[Saved data entries]
"""

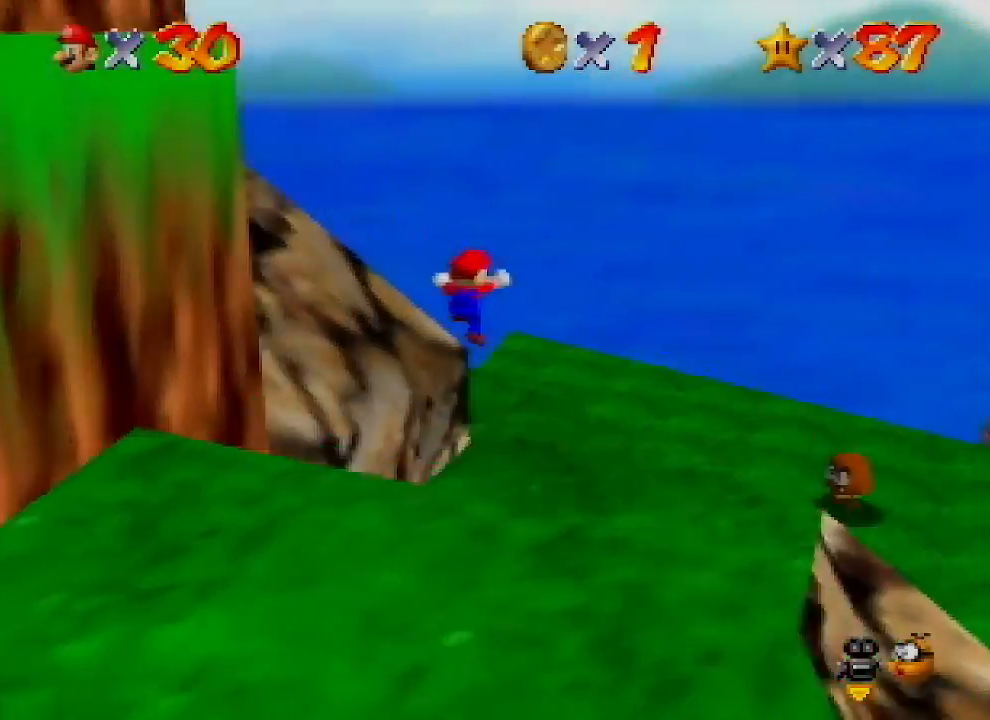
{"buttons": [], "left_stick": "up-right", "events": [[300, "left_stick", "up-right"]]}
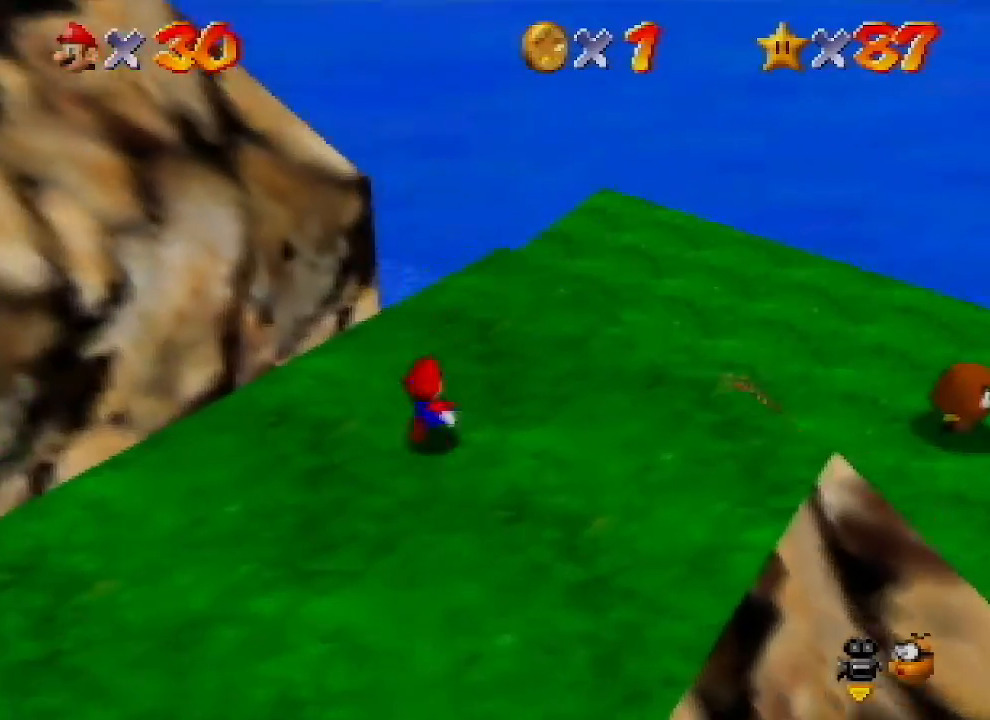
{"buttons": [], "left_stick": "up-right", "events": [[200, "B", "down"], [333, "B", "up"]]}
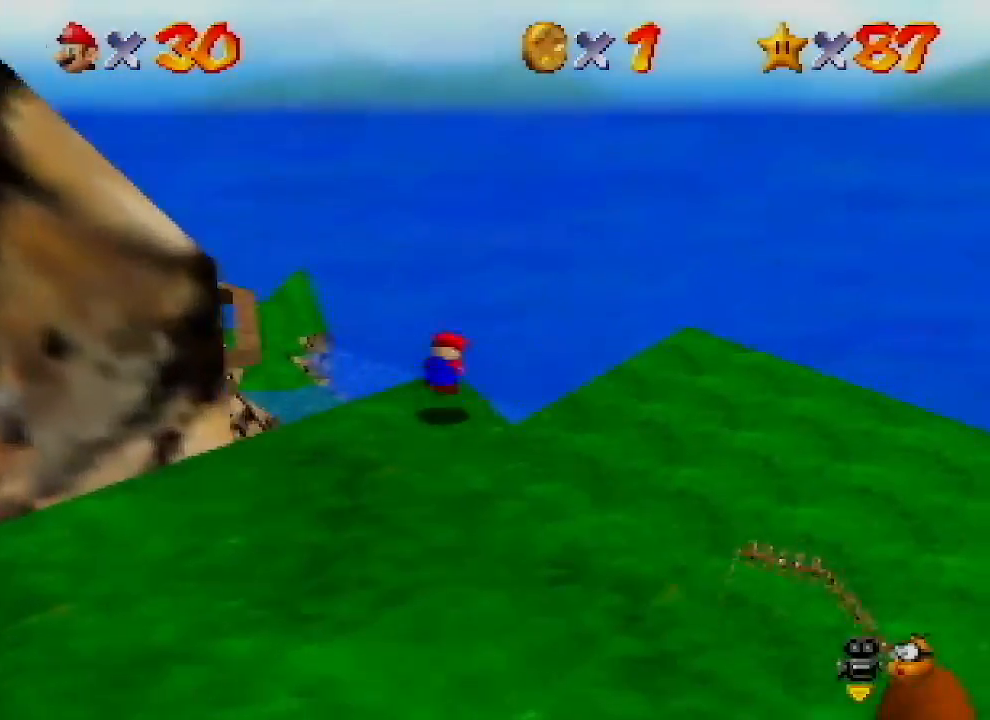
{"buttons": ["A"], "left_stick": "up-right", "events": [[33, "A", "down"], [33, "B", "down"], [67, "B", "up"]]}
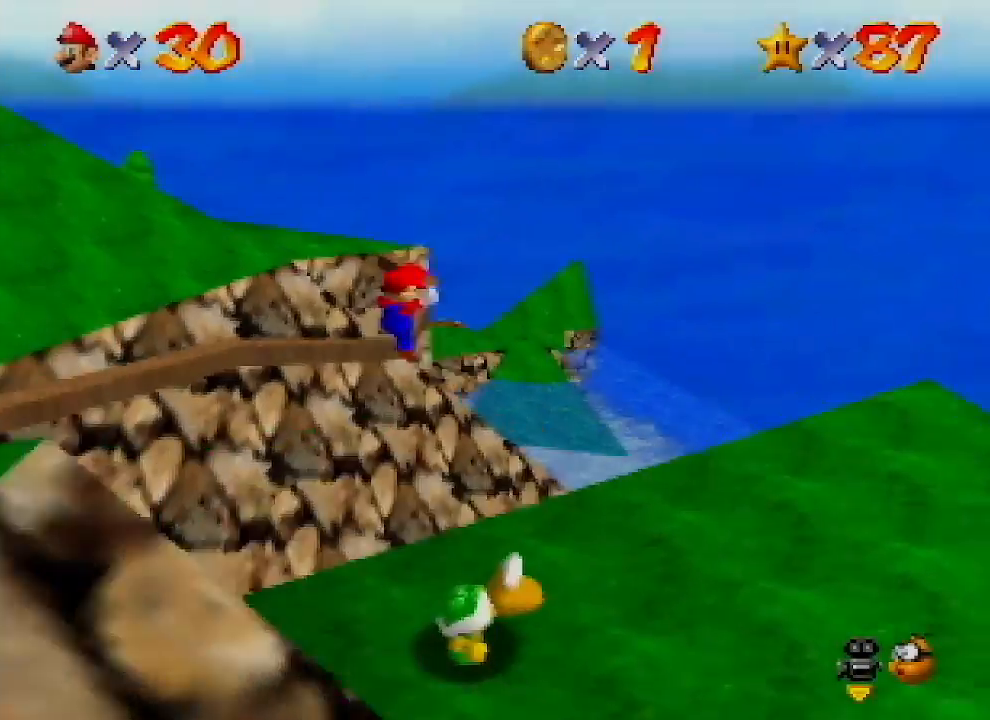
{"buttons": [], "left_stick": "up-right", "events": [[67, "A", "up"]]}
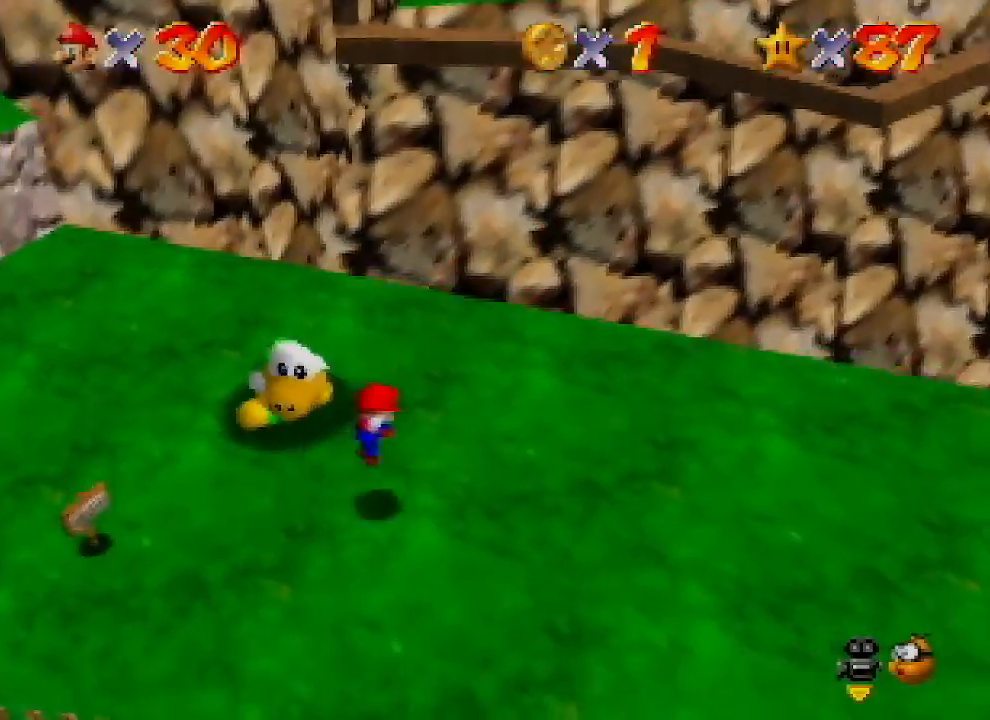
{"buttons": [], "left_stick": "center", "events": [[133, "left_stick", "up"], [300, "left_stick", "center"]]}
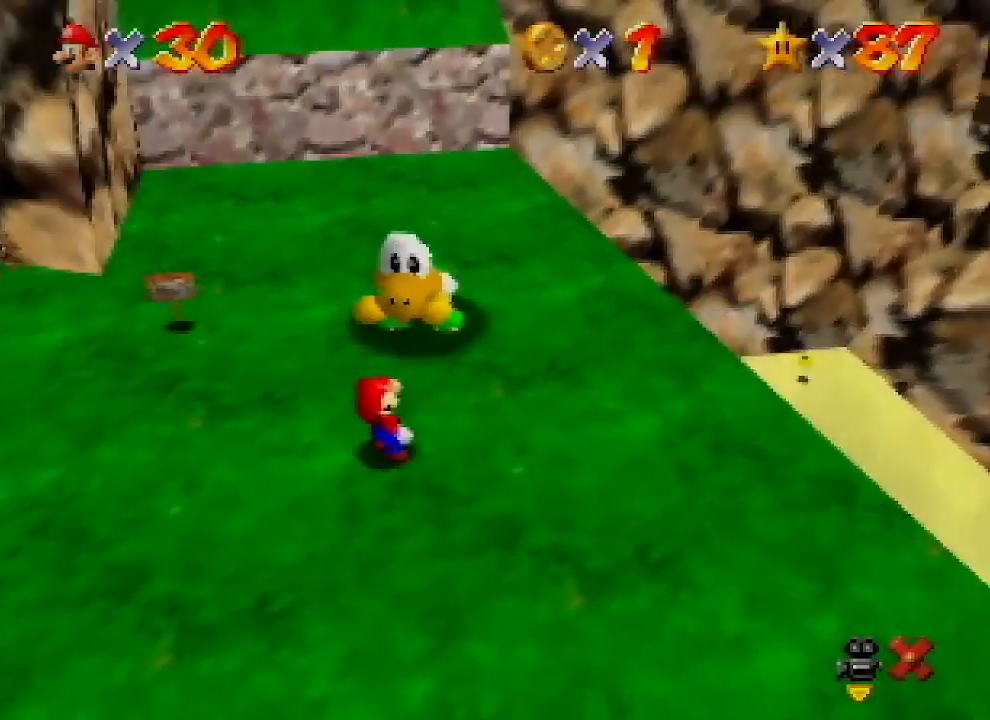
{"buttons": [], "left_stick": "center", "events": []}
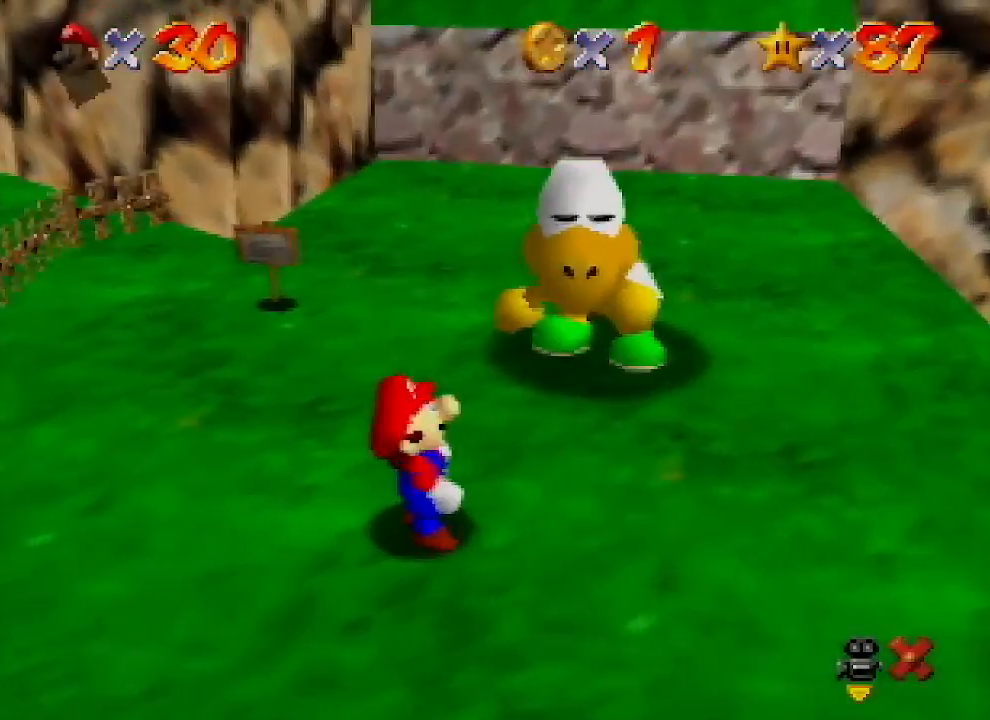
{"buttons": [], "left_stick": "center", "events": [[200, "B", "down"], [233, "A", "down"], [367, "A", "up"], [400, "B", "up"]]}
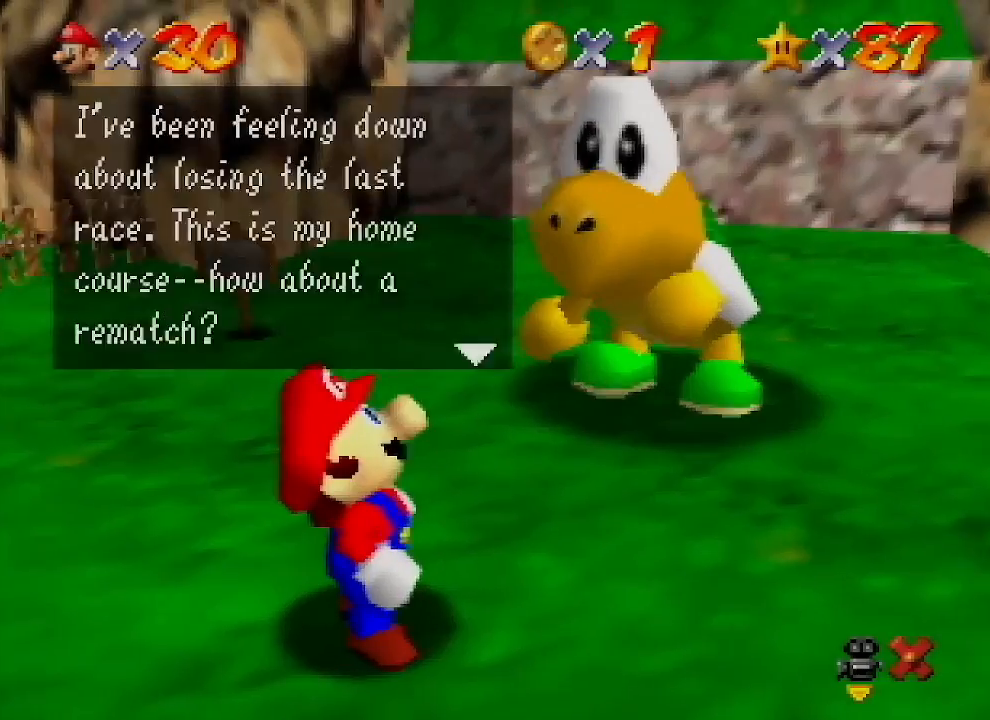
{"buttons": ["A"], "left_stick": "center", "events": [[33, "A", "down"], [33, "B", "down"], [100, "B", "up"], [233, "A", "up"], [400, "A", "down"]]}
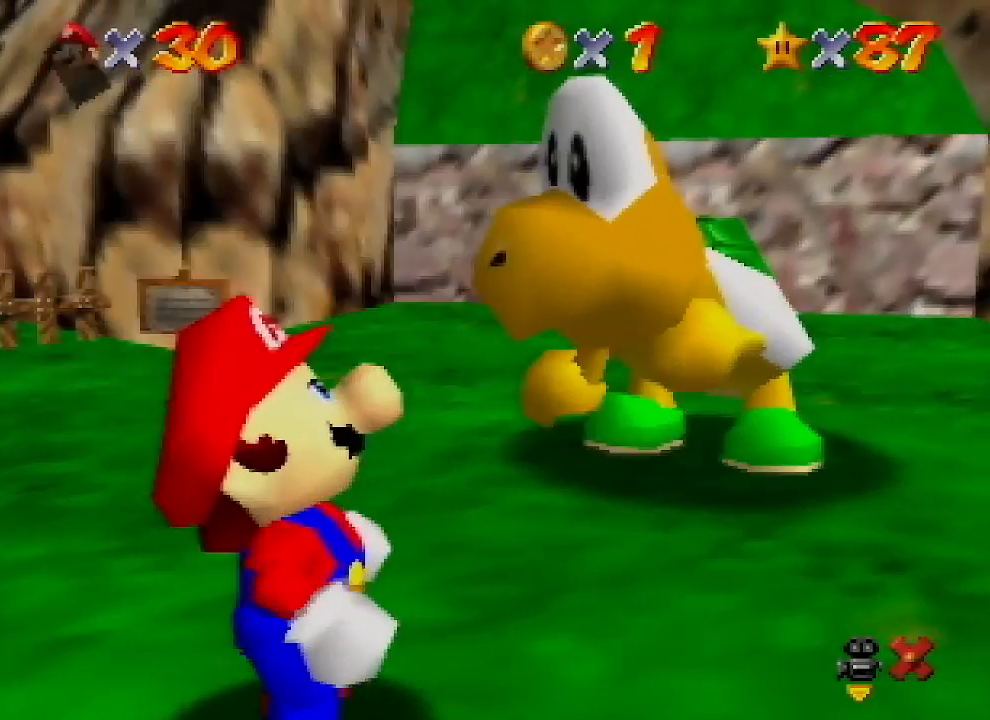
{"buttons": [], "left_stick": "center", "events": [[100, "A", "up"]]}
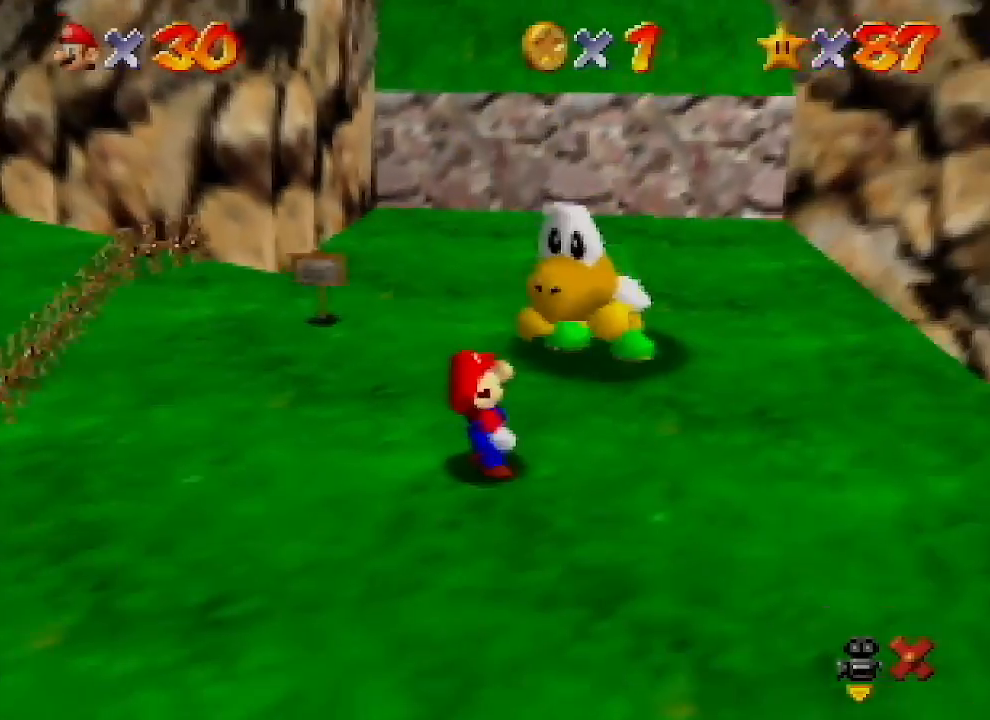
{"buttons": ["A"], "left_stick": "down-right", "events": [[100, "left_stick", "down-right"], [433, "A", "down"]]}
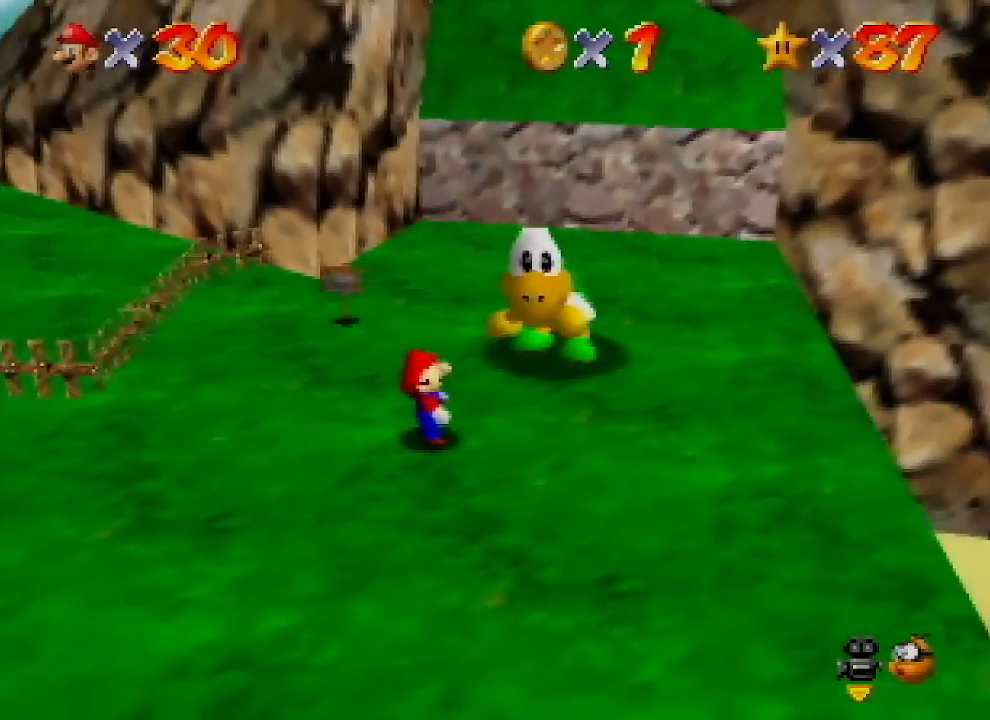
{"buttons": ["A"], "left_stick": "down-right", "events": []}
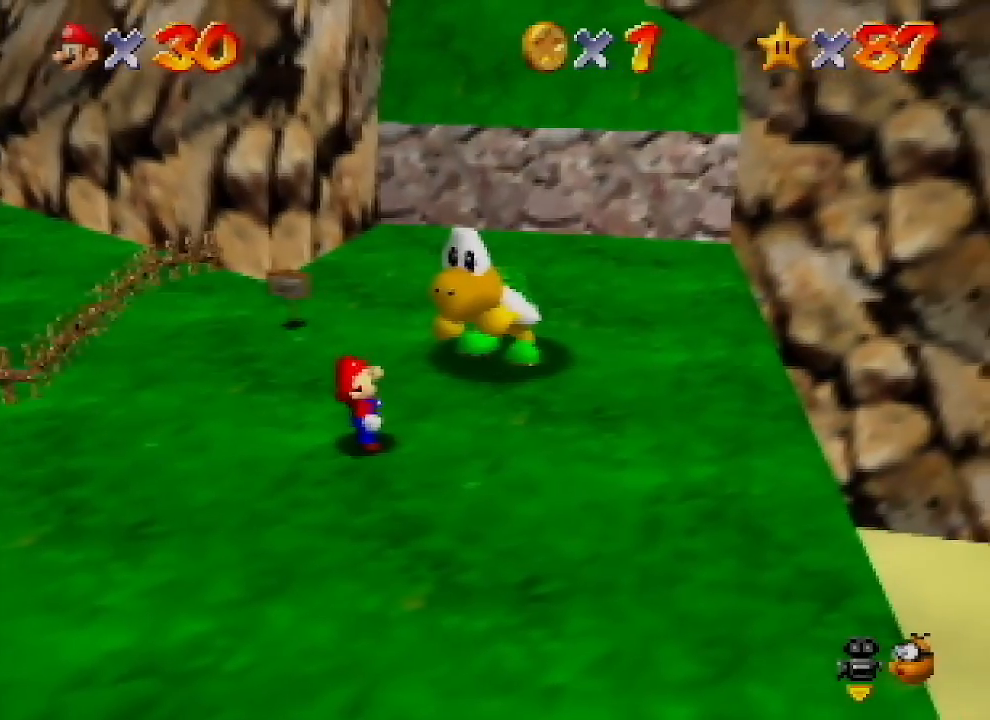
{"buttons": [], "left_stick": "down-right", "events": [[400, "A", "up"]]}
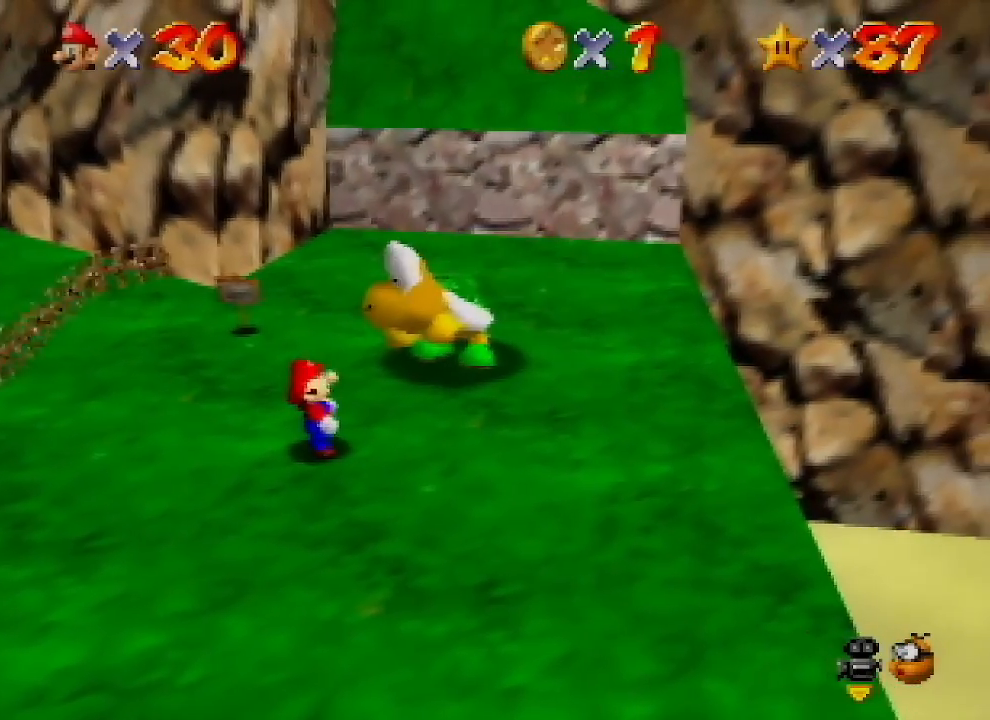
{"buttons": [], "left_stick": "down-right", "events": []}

"""

Each line above with the word "center" needs to be copied.

{"buttons": [], "left_stick": "center", "events": [[133, "left_stick", "up"], [300, "left_stick", "center"]]}
{"buttons": [], "left_stick": "center", "events": []}
{"buttons": [], "left_stick": "center", "events": [[200, "B", "down"], [233, "A", "down"], [367, "A", "up"], [400, "B", "up"]]}
{"buttons": ["A"], "left_stick": "center", "events": [[33, "A", "down"], [33, "B", "down"], [100, "B", "up"], [233, "A", "up"], [400, "A", "down"]]}
{"buttons": [], "left_stick": "center", "events": [[100, "A", "up"]]}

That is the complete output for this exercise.